Because the beaver isn't just an animal; it's an ecosystem!

Tag: Mark Trenholm


 Time for some Oregon-Coho good beaver news, don’t you think?

Native beavers join Oregon wild coho recovery work

This summer marked a flurry of coho salmon habitat restoration work in the headwaters of the Upper Nehalem, with beavers at the heart of the work. Over the past several weeks, twenty-seven beaver dam analogs were constructed in four high priority reaches for coho, steelhead and cutthroat trout. Beaver have already found their way to the newly built analogs, which are like footholds for the beaver to build out into full-fledged dams using their advanced engineering skills.
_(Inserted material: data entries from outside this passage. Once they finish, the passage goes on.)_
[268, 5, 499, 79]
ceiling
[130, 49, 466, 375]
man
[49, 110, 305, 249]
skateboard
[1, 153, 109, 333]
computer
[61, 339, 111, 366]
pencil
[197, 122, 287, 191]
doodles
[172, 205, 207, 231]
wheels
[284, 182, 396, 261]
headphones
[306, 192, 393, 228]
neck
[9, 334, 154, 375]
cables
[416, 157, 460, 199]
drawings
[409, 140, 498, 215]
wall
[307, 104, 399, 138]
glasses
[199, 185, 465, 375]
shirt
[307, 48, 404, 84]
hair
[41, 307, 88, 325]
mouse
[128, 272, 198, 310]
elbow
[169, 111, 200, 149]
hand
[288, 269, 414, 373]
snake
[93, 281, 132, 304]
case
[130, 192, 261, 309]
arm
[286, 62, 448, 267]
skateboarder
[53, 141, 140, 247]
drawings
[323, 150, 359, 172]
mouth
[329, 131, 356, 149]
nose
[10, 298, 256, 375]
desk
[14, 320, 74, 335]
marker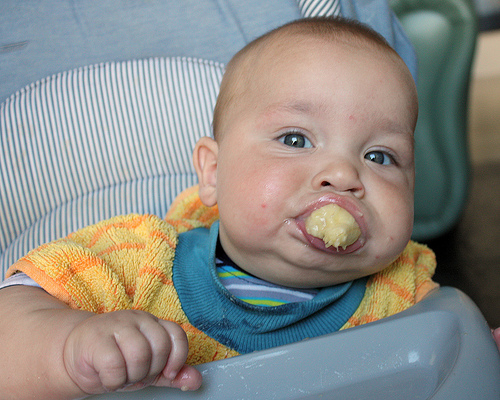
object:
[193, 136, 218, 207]
ear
Beavers and coho restoration go hand and hand. According to Mark Trenholm with the Wild Salmon Center, “Bringing beaver back to selected locations in the upper Nehalem will help restore some key tributaries to better reflect historic conditions that once made the Nehalem a coho stronghold.” By damming up small tributaries, beavers provide shallow, cold water pools where coho can find food and cover from predators. These types of off-channel habitats are essential for juvenile coho to survive and grow during the year they spend in freshwater before migrating downstream to the ocean.

Well that seems pretty clear, Although you might have to say a little more about how beavers provide “shallow cool pools” for salmon rearing. Of course I know the answer, but not everyone will.
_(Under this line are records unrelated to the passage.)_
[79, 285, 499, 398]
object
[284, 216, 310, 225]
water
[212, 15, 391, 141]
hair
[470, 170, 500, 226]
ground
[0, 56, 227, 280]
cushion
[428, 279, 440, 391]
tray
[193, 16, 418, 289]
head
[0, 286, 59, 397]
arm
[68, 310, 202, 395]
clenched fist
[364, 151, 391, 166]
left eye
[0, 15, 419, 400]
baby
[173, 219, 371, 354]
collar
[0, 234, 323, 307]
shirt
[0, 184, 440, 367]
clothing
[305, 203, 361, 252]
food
 Why Coho Are Important: The health of Oregon’s coast coho populations is a vital indicator of the health of our coastal watersheds. These fish are threatened after 150 years of land use on the coast that has altered watersheds and degraded critical coho habitats. Loss of watershed health has impacted local communities through increased flooding, impaired water quality, and less economic activity from commercial and recreational fishing. But restoring coastal river systems is within reach on Oregon’s North Coast, and it is a key step for coho recovery.
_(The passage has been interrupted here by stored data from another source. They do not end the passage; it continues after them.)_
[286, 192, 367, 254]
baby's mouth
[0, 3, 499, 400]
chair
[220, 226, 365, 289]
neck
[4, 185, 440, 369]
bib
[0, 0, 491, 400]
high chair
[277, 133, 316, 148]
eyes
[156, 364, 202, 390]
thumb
See that made the case powerfully. I guess you are more used to explaining why salmon matter than why beavers matter, which is almost always the case. It’s a far easier sell, honestly. But laying out why beavers matter to salmon is an essential building block that we all need to get better at.

I know California will get there eventually. I just hope our understanding about beavers arrives soon enough to make a real difference.